> [GIVEN REQUEST 1] Go through the flashlight thread and list every post header, giving the poster's name and date for each, in the order they appear.
> [GIVEN REQUEST 2] Copy word for word the stretch of the flashlight thread from "I have all the" through "secure this firmly?".

> [QUOTED TEXT]
# Lightforce blitz + 400w halogen query



## japudjuha (Jan 31, 2013)

Hi all. 
A question for those who have built this project.

I have all the parts and it goes together easily. 
However the focus, the unscrewing of the reflector
to achieve a tight spot. Leaves the reflector only
loosely attached with very few threads. 

What do I need to do to secure this firmly?
For those who have completed one of these,
what is the trick to keep it firmly attached?

thanks


----------



## BVH (Jan 31, 2013)

You might try shaving just a bit of the front black plastic "snout" and moving the lamp holder back into the body. IIRC, there might also be a possibility of reducing the OD of the back portion of the larger front O.D. of the lamp holder so it can slide in further. May not be much to work with there but every 1/6" counts.


----------



## japudjuha (Feb 1, 2013)

Thanks BVH Ill give that a shot.


----------



## japudjuha (Mar 27, 2013)

> [SUPPLIED MATERIAL]

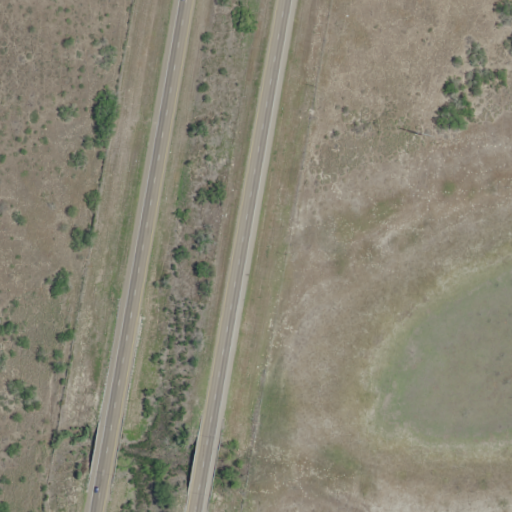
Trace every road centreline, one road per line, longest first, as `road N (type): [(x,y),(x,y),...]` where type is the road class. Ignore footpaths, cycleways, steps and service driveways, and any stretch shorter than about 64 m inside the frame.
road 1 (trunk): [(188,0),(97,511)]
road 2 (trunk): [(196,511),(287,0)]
...
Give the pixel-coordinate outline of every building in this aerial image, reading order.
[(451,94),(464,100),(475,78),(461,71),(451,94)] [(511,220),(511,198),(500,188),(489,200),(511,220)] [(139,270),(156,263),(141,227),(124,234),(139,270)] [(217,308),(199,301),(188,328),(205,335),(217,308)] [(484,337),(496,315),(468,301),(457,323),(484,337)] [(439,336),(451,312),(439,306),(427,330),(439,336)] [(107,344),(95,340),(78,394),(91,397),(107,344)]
...
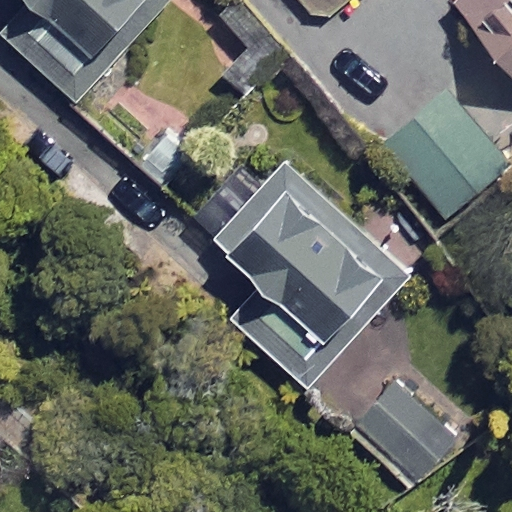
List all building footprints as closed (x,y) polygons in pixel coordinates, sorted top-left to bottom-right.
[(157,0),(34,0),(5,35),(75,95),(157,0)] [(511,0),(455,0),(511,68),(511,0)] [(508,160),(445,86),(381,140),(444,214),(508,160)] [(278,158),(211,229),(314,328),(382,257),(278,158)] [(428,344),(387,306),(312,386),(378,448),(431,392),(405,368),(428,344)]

> [COMPLETE ANSWER 1]
1. japudjuha (Jan 31, 2013)
2. BVH (Jan 31, 2013)
3. japudjuha (Feb 1, 2013)
4. japudjuha (Mar 27, 2013)

> [COMPLETE ANSWER 2]
I have all the parts and it goes together easily. 
However the focus, the unscrewing of the reflector
to achieve a tight spot. Leaves the reflector only
loosely attached with very few threads. 

What do I need to do to secure this firmly?